In 1987, Stewart was given the Citizen Laureate award of the University at Albany.

In 1996, Stewart was awarded an honorary doctorate by the University of Mayaguez for her work on Eleutherodactylus coqui.

In 1997, Stewart was awarded the Oak Leaf Award of The Nature Conservancy, in recognition of her contributions to the Eastern New York Chapter.

In June 2004, Stewart was named a citizen member of the Albany Pine Bush Preserve Commission after twelve years in its service.

In 2005, Stewart was awarded the Robert K. Johnson Award and Henry S. Fitch Award of the American Society of Ichthyologists and Herpetologists, recognising her contributions both to the society, and to the excellence of her herpetological research.
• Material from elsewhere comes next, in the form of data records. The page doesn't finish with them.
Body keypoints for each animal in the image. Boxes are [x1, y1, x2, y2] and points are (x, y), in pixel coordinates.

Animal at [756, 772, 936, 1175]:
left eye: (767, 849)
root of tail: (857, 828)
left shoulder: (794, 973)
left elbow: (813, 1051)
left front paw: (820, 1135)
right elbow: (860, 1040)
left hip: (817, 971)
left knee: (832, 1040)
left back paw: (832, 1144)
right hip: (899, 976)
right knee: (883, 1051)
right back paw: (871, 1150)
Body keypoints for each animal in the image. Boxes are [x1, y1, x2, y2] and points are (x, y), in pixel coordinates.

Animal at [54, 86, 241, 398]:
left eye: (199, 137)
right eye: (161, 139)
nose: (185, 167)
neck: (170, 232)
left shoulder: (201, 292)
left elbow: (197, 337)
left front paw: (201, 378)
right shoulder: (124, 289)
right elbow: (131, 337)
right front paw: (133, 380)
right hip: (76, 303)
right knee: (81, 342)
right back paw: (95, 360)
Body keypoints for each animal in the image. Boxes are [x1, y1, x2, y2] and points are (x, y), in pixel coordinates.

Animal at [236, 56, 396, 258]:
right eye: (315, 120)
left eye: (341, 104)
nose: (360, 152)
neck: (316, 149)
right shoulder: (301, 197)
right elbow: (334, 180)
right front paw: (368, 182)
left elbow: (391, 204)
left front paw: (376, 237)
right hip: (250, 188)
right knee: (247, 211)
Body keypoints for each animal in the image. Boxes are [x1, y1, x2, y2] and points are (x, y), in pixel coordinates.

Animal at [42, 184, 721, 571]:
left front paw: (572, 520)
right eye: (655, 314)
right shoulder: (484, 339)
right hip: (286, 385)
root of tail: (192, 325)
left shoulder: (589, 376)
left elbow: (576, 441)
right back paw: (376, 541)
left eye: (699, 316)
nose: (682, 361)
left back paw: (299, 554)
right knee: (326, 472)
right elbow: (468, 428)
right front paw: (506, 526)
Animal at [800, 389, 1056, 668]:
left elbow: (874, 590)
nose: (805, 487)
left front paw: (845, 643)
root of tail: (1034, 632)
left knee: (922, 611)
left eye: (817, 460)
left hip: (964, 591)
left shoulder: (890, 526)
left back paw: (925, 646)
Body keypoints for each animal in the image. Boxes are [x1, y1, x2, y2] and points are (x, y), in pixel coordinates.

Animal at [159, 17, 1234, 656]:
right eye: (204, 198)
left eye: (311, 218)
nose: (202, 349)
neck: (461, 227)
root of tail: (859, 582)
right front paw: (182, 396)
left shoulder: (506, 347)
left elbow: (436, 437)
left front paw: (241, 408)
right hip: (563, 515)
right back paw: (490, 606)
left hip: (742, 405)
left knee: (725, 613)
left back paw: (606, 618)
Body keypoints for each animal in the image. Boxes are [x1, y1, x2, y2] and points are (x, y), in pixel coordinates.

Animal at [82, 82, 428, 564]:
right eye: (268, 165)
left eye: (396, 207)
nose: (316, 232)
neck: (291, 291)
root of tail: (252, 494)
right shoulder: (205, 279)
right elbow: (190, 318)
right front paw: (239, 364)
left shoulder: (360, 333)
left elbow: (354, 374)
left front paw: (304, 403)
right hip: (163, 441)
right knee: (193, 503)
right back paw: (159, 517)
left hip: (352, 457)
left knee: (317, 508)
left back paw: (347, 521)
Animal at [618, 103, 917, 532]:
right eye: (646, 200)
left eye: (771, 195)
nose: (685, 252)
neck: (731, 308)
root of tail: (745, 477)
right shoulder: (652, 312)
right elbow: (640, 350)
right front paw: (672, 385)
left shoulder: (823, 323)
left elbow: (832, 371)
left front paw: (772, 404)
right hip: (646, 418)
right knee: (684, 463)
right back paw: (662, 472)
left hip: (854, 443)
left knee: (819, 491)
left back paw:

In June 2006, Stewart was elected an alumna member of the Epsilon chapter of Phi Beta Kappa at UNC-Greensboro.

The puddle frog Phrynobatrachus stewartae was named in honour of Stewart, as is an interpretive trail in the Albany Pine Bush and a visitor centre at Sam's Point Preserve.

In 2019, the American Society of Ichthyologists and Herpetologists created the Margaret M. Stewart Achievement Award for Excellence in Ichthyology or Herpetology, in honour of Stewart and her contributions both to the society and to the field of herpetology.